The Board, at today’s meeting, decided to reduce the benchmark interest rate by 25 bp to 4.75%. For this decision, the Board mainly took into account the following aspects:
- In October, inflation increased, reaching 4.05%. The acceleration of inflation was mainly explained by the behavior of the food CPI. The average of core inflation indicators continued descending, standing at 4.5%.
- The observed inflation continued to be inferior to the expected by the market and by the Central Bank´s technical staff, mainly because of the good behavior of the groups of food, and tradable goods excluding food and regulated items. Inflation expectations recorded slight changes. Those by analysts to December 2017 and 2018 decreased and stand, on average, at 3.95% and 3.49%, respectively. Those embedded in public debt bonds remain above 3.0%.

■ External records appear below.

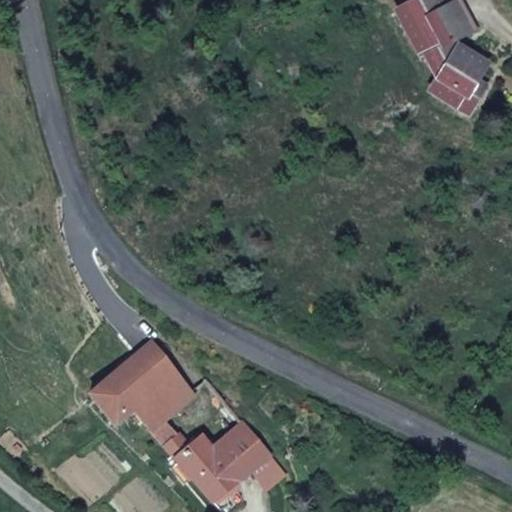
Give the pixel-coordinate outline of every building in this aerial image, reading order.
[(486,62),(452,42),(439,48),(423,14),(441,5),(438,0),(400,0),(388,6),(411,58),(416,60),(428,84),(422,98),(463,121),(475,102),(467,96),(486,62)] [(475,31),(459,0),(451,0),(441,5),(423,14),(439,48),(452,42),(475,31)] [(134,412),(182,377),(152,341),(76,396),(103,434),(121,421),(134,412)] [(271,459),(231,409),(187,442),(224,493),(234,486),(252,473),(271,459)] [(161,451),(134,412),(121,421),(134,439),(149,461),(161,451)] [(196,511),(224,493),(187,442),(167,459),(161,451),(149,461),(185,511),(196,511)] [(281,471),(271,459),(252,473),(263,486),(281,471)]
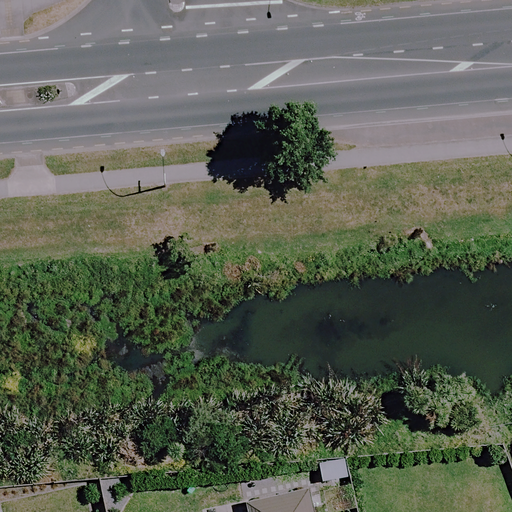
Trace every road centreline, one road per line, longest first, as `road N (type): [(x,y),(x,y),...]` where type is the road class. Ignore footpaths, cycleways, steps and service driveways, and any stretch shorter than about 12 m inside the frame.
road 1 (secondary): [(229,80),(511,68)]
road 2 (secondary): [(0,98),(153,85)]
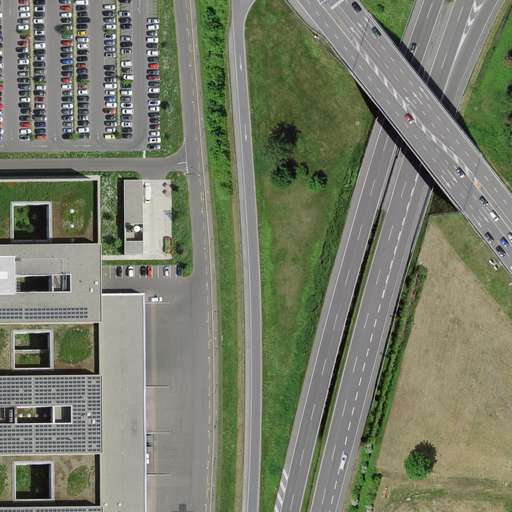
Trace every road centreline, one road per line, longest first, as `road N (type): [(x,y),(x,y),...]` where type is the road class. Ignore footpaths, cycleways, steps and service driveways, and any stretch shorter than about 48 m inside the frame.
road 1 (motorway): [(434,0),(367,208),(290,511)]
road 2 (unclassified): [(200,511),(198,236),(180,0)]
road 3 (motorway): [(237,14),(255,309),(252,511)]
road 4 (primary): [(308,0),(511,257)]
road 5 (motorway): [(372,297),(492,0)]
road 6 (motorway): [(372,297),(465,0)]
road 7 (primary): [(511,210),(341,0)]
road 8 (motorway): [(320,511),(372,297)]
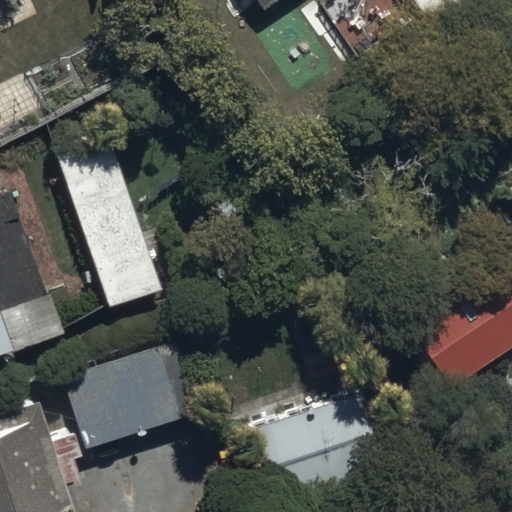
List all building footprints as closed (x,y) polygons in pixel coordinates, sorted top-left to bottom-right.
[(271,0),(252,0),(258,9),(271,0)] [(444,389),(511,343),(511,248),(400,324),(444,389)] [(0,355),(58,333),(42,291),(0,306),(0,355)] [(194,411),(171,339),(57,376),(81,448),(194,411)] [(379,464),(355,391),(237,431),(261,504),(379,464)] [(0,511),(68,511),(60,485),(75,480),(67,458),(75,455),(67,430),(42,438),(29,398),(0,407),(0,511)]
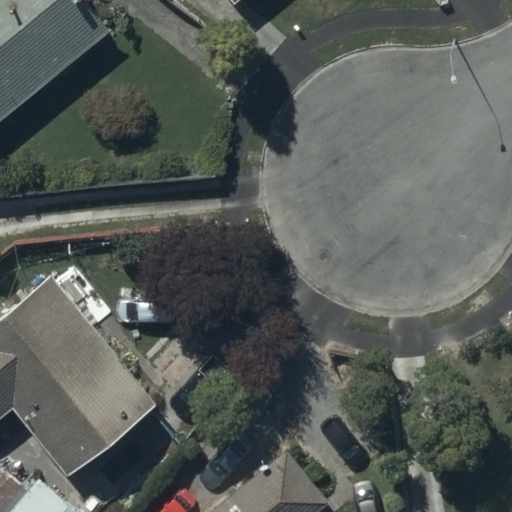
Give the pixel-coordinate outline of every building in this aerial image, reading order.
[(86,0),(0,0),(0,124),(113,32),(86,0)] [(229,0),(236,8),(246,0),(229,0)] [(50,257),(0,295),(0,397),(11,389),(68,462),(157,392),(50,257)] [(286,432),(188,511),(317,511),(309,501),(329,485),(286,432)] [(85,511),(39,470),(0,511),(85,511)] [(511,511),(511,499),(494,511),(511,511)]
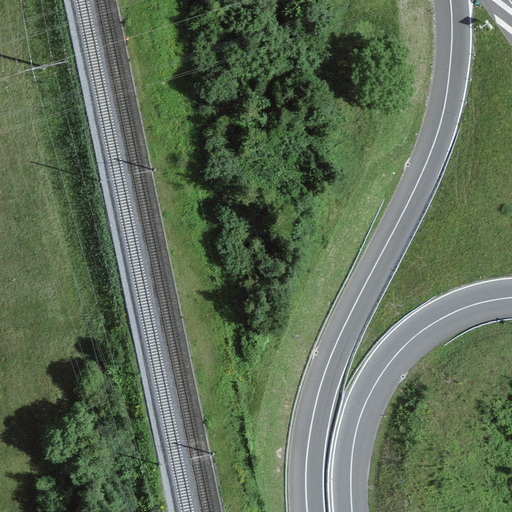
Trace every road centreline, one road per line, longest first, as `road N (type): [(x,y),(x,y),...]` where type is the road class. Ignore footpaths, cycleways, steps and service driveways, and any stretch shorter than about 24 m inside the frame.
road 1 (motorway): [(459,0),(459,74),(449,122),(335,367),(315,451),(316,511)]
road 2 (motorway): [(342,511),(350,417),(386,351),(426,315),(479,292),(511,288)]
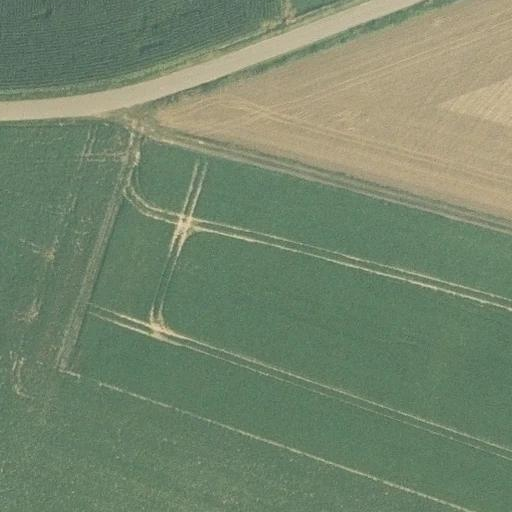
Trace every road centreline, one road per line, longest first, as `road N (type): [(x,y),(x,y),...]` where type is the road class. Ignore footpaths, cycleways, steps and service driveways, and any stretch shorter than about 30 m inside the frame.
road 1 (track): [(511,234),(128,127),(105,103)]
road 2 (unclassified): [(0,112),(105,103),(168,86),(410,0)]
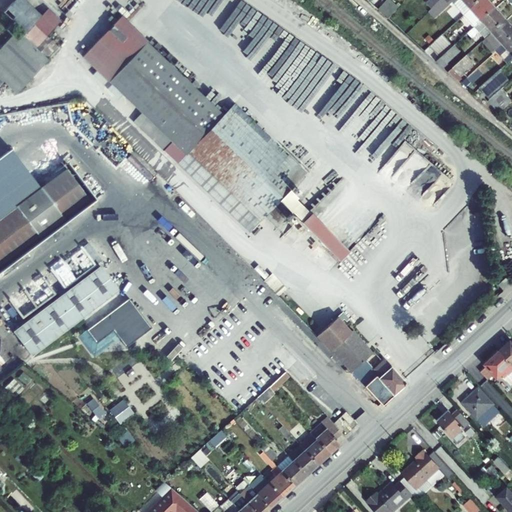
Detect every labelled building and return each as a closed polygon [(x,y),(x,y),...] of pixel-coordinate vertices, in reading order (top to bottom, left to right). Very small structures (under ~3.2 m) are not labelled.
[(0,0),(0,8),(19,27),(0,47),(0,76),(16,92),(46,61),(45,60),(57,47),(46,36),(60,22),(47,10),(40,16),(23,0),(14,0),(13,2),(10,0),(0,0)] [(389,0),(387,0),(379,10),(388,19),(398,8),(389,0)] [(429,0),(426,3),(432,9),(441,0),(429,0)] [(441,0),(432,9),(429,12),(435,19),(452,3),(452,2),(454,0),(441,0)] [(452,3),(464,15),(481,0),(454,0),(452,2),(452,3)] [(488,0),(481,0),(464,15),(475,27),(496,8),(488,0)] [(496,8),(475,27),(468,34),(472,38),(479,31),(486,39),(507,20),(496,8)] [(301,179),(228,110),(223,115),(147,42),(148,41),(122,16),(83,57),(142,113),(134,122),(250,233),(265,216),(276,227),(291,212),(280,201),(289,192),(301,179)] [(511,25),(507,20),(486,39),(482,42),(493,54),(497,51),(511,36),(511,25)] [(454,47),(443,35),(430,46),(441,58),(454,47)] [(507,63),(511,59),(511,58),(511,36),(497,51),(507,63)] [(455,45),(454,47),(441,58),(436,62),(444,69),(448,64),(448,63),(461,51),(455,45)] [(461,79),(459,76),(474,63),(468,56),(449,73),(459,82),(461,79)] [(483,65),(467,79),(472,84),(487,70),(483,65)] [(479,88),(490,100),(502,89),(510,82),(499,70),(479,88)] [(490,100),(489,101),(499,113),(511,101),(502,89),(490,100)] [(387,176),(439,177),(423,196),(434,206),(455,180),(450,177),(444,176),(444,171),(407,140),(398,151),(389,150),(376,167),(387,176)] [(0,218),(41,188),(37,182),(11,148),(0,155),(0,218)] [(41,188),(0,218),(0,263),(88,198),(61,163),(37,182),(41,188)] [(280,201),(291,212),(302,222),(311,213),(289,192),(280,201)] [(349,252),(311,213),(302,222),(340,261),(349,252)] [(13,332),(31,356),(118,290),(100,267),(13,332)] [(506,278),(497,285),(502,290),(510,283),(506,278)] [(106,305),(110,311),(119,305),(114,299),(106,305)] [(89,328),(98,340),(106,334),(128,318),(119,305),(110,311),(89,328)] [(373,353),(352,331),(350,333),(340,322),(344,319),(346,321),(349,319),(342,312),(317,335),(330,350),(335,346),(365,378),(370,373),(361,363),(373,353)] [(128,318),(98,340),(101,343),(109,337),(110,339),(132,323),(128,318)] [(511,342),(501,352),(511,365),(511,342)] [(273,355),(303,385),(314,374),(283,344),(273,355)] [(335,346),(330,350),(332,350),(351,372),(352,371),(365,384),(369,381),(385,399),(391,394),(393,396),(404,387),(404,382),(387,363),(382,362),(373,371),(376,374),(378,372),(382,376),(379,378),(378,375),(375,378),(370,373),(365,378),(335,346)] [(511,384),(511,365),(501,352),(494,358),(492,358),(487,362),(487,365),(480,371),(488,380),(494,375),(498,379),(502,376),(511,385),(511,384)] [(286,372),(269,387),(273,391),(289,376),(286,372)] [(269,387),(257,398),(263,404),(275,393),(273,391),(269,387)] [(479,388),(463,403),(484,426),(491,420),(492,422),(502,414),(479,388)] [(96,397),(88,403),(103,422),(111,416),(96,397)] [(122,423),(137,412),(126,398),(111,409),(122,423)] [(450,412),(438,422),(458,445),(466,438),(461,432),(470,423),(459,411),(453,416),(450,412)] [(353,420),(346,412),(342,416),(349,424),(353,420)] [(327,416),(310,432),(312,434),(330,453),(340,444),(336,439),(342,433),(327,416)] [(291,435),(276,418),(272,421),(279,429),(287,439),(291,435)] [(224,430),(211,439),(216,445),(228,436),(224,430)] [(330,453),(312,434),(300,445),(318,464),(330,453)] [(260,448),(263,451),(272,461),(277,456),(266,444),(260,448)] [(495,448),(511,466),(511,455),(501,444),(495,448)] [(318,464),(300,445),(288,455),(288,456),(306,475),(318,464)] [(200,449),(191,458),(200,467),(209,459),(200,449)] [(294,485),(277,466),(272,461),(263,451),(260,454),(274,468),(271,471),(274,474),(267,480),(282,497),(294,485)] [(402,473),(422,495),(444,475),(449,480),(455,474),(434,452),(429,457),(424,451),(417,457),(418,459),(402,473)] [(306,475),(288,456),(277,466),(294,485),(306,475)] [(506,474),(511,470),(500,457),(495,462),(506,474)] [(44,475),(37,468),(31,474),(38,482),(44,475)] [(282,497),(267,480),(262,475),(249,486),(270,508),(282,497)] [(249,486),(248,485),(244,480),(235,488),(238,490),(257,511),(264,511),(270,508),(249,486)] [(376,511),(393,511),(412,495),(401,483),(396,488),(392,484),(379,496),(377,494),(368,502),(376,511)] [(173,511),(176,510),(178,511),(198,511),(172,488),(148,511),(173,511)] [(503,489),(494,496),(508,511),(509,511),(511,511),(511,492),(508,488),(505,491),(503,489)] [(257,511),(238,490),(228,498),(240,511),(257,511)] [(219,506),(207,492),(199,499),(211,511),(212,511),(219,506)] [(240,511),(228,498),(219,506),(224,511),(240,511)] [(466,505),(472,511),(480,511),(483,509),(473,498),(466,505)]
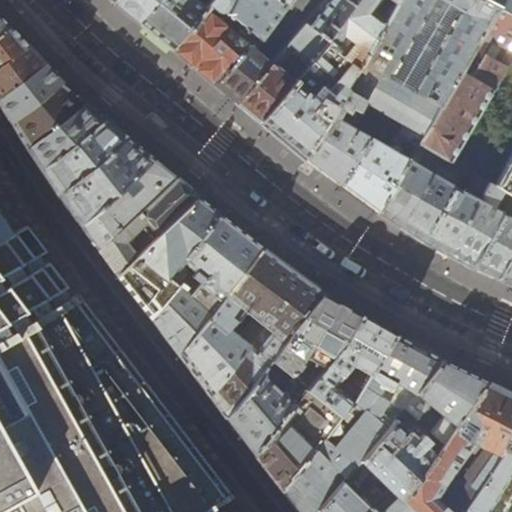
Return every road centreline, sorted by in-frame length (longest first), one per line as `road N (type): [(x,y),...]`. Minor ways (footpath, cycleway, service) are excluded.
road 1 (primary): [(55,0),(201,126),(398,271),(511,328)]
road 2 (residential): [(0,147),(272,511)]
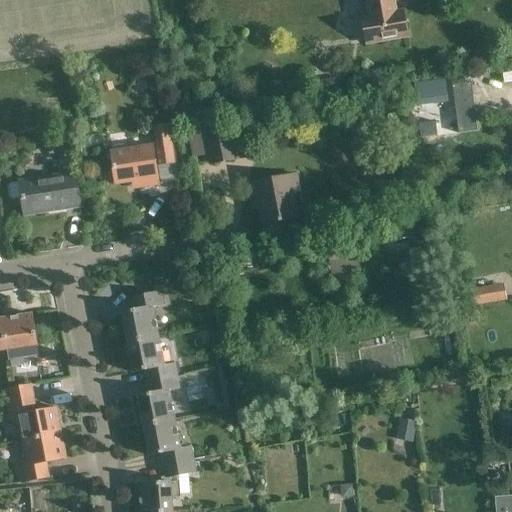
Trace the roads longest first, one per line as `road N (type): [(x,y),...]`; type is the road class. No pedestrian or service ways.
road 1 (residential): [(109,511),(65,263)]
road 2 (residential): [(65,263),(198,246)]
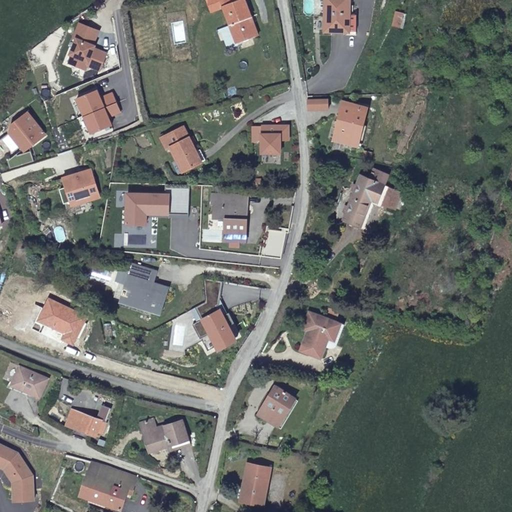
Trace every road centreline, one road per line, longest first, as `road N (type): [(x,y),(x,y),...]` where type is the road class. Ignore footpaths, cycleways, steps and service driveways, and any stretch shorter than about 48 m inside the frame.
road 1 (residential): [(278,0),(300,110),(302,203),(263,334),(236,372),(225,412)]
road 2 (residential): [(225,412),(0,339)]
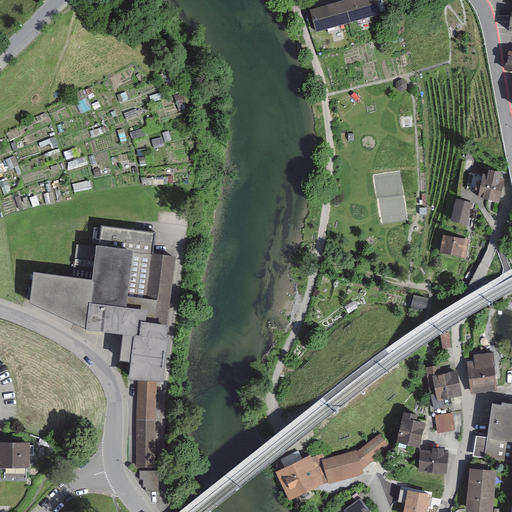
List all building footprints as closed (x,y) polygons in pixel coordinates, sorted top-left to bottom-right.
[(349,0),(350,2),(312,11),(318,36),(388,20),(383,0),(349,0)] [(507,180),(487,175),(480,203),(500,208),(507,180)] [(474,206),(457,202),(453,224),(470,227),(474,206)] [(110,278),(48,271),(44,301),(101,326),(139,335),(137,362),(148,364),(144,469),(164,470),(167,380),(185,376),(188,324),(161,319),(163,307),(185,305),(188,256),(165,255),(168,234),(113,228),(110,278)] [(468,244),(445,240),(442,258),(464,262),(468,244)] [(303,293),(296,291),(282,331),(289,334),(303,293)] [(435,299),(415,295),(412,310),(431,314),(435,299)] [(481,358),(471,359),(475,394),(505,391),(500,350),(480,352),(481,358)] [(446,365),(430,367),(437,408),(454,405),(453,398),(467,396),(462,370),(448,373),(446,365)] [(511,511),(511,402),(503,401),(502,405),(493,403),(484,458),(511,462),(511,510),(511,511)] [(431,413),(410,411),(406,442),(427,445),(431,413)] [(455,412),(438,415),(441,433),(457,431),(455,412)] [(362,451),(326,458),(332,481),(367,471),(366,467),(393,447),(384,435),(362,451)] [(41,441),(0,442),(2,453),(0,455),(0,467),(43,468),(41,441)] [(448,444),(438,443),(437,450),(422,448),(420,470),(452,473),(453,453),(448,452),(448,444)] [(324,483),(311,453),(277,470),(289,498),(324,483)] [(470,490),(493,492),(495,473),(472,471),(470,490)] [(491,511),(493,492),(470,490),(469,509),(484,510),(483,511),(491,511)] [(379,511),(366,494),(350,507),(353,511),(379,511)]
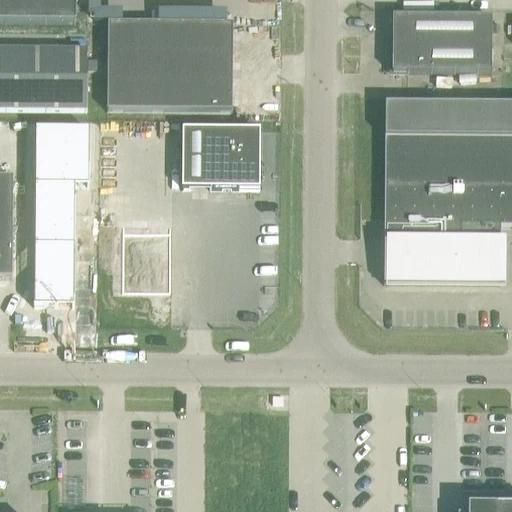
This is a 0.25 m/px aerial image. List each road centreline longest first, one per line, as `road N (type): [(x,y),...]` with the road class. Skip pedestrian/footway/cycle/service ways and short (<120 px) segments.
road 1 (unclassified): [(319,371),(320,0)]
road 2 (unclassified): [(319,371),(0,369)]
road 3 (unclassified): [(511,372),(319,371)]
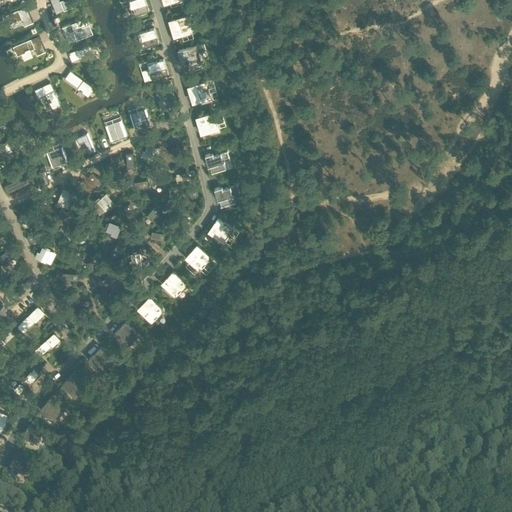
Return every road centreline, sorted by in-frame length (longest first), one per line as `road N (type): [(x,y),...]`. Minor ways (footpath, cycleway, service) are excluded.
road 1 (track): [(267,250),(108,411),(52,511)]
road 2 (track): [(240,0),(305,213),(267,250)]
road 3 (track): [(511,44),(499,90),(449,174),(398,238),(360,251)]
road 4 (track): [(5,206),(189,116)]
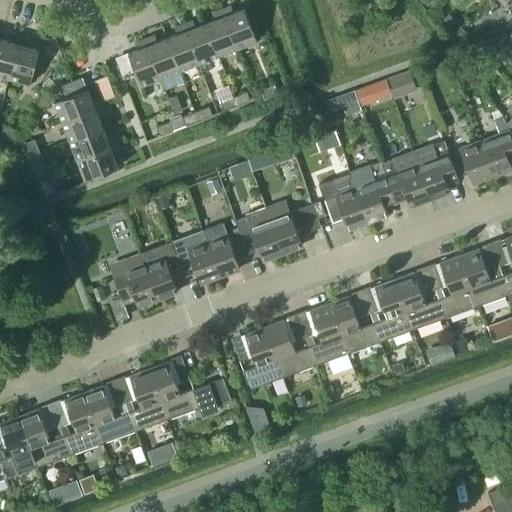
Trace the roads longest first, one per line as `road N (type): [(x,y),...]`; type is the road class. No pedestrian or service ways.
road 1 (residential): [(0,385),(511,201)]
road 2 (residential): [(44,0),(87,11),(108,27),(203,0)]
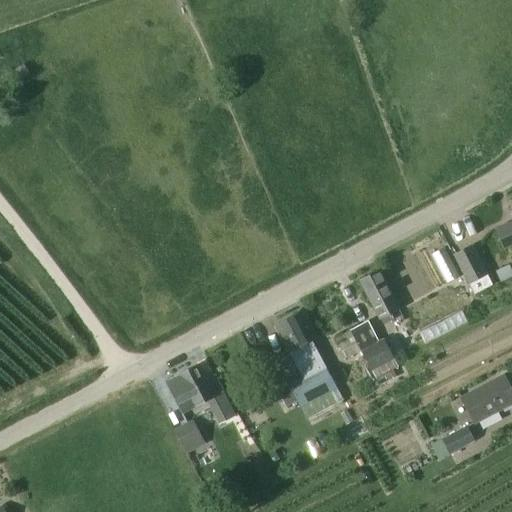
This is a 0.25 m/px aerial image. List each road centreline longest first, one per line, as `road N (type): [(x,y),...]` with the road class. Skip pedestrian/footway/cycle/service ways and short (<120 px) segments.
road 1 (unclassified): [(127,374),(511,169)]
road 2 (unclassified): [(0,217),(127,374)]
road 3 (unclassified): [(0,441),(127,374)]
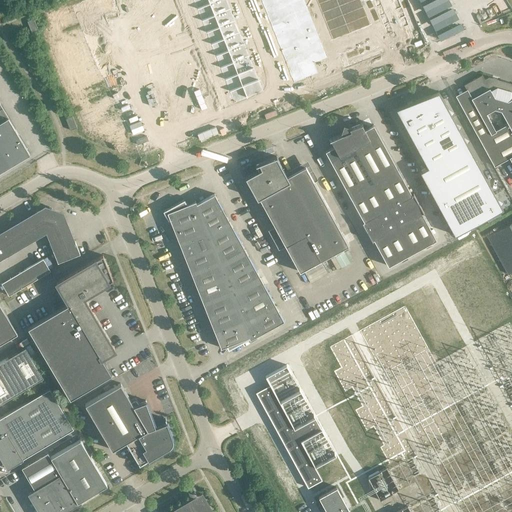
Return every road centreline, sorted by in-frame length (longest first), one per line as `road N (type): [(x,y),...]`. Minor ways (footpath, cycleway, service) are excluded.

- The direct effects of the strong transitory supply shocks that deviated yearly inflation from its target have faded. The effects of the indexation of prices and of the increases in indirect taxes at the beginning of the year are expected to reduce, and with this, that inflation and core inflation measures converge to the target.
- In Colombia, the output growth of the third quarter (2.0%) was lower than the forecast by the technical staff of the Central Bank (2.3%). The dynamics of the domestic demand was weaker than expected. The behavior of exports contributed to the growth. These figures confirm the persistence of economic growth below its potential; for this reason, the underuse of the installed capacity of the economy is expected to continue expanding.
- External demand continues recovering, driven mainly by developed economies. Oil prices increased, and the terms of trade are expected to end the year above the average level recorded in 2016. In the United States, the Federal Reserve is likely to increase its policy rate during the rest of the year. The exchange rate has been volatile and, on average, the peso has depreciated vis-à-vis the US dollar in the last month.
Based on this information, the Board considered the following factors for its decision:
- The lower level of inflation versus the forecast from the last months and the lower projections of the technical staff in the policy horizon. This behavior has been registered in several of the sub-groups of the CPI, especially food and tradable goods excluding food and regulated items. These results suggest that convergence of inflation to its 3.0% target could be faster, although uncertainty in this regard remains high.
- A weaker-than-expected economic activity and the risk of a slowdown beyond what is compatible with the deterioration in the income dynamics due to the fall in oil prices. Recent indicators point to larger excesses of capacity of the economy, although the uncertainty in terms of their size is high.
- Although the orderly adjustment of the current account deficit is expected to continue, there are risks in the international environment that may affect such adjustment.
In this context, given the greater weakness of the economic activity and the lower inflation forecasts for 2018, the Board of Directors deemed appropriate the reduction of the benchmark interest rate by 25 bp. However, the international environment poses risks that limit the countercyclical capacity of monetary policy in the future. Therefore, new reductions will depend on the speed of the convergence of inflation to its target, on the evolution of the excess of productive capacity, and on the behavior of external variables.
The decision to reduce the benchmark interest rate was approved by five (5) members of the Board. The two (2) remaining Board Members voted to maintain the policy rate at 5.0%.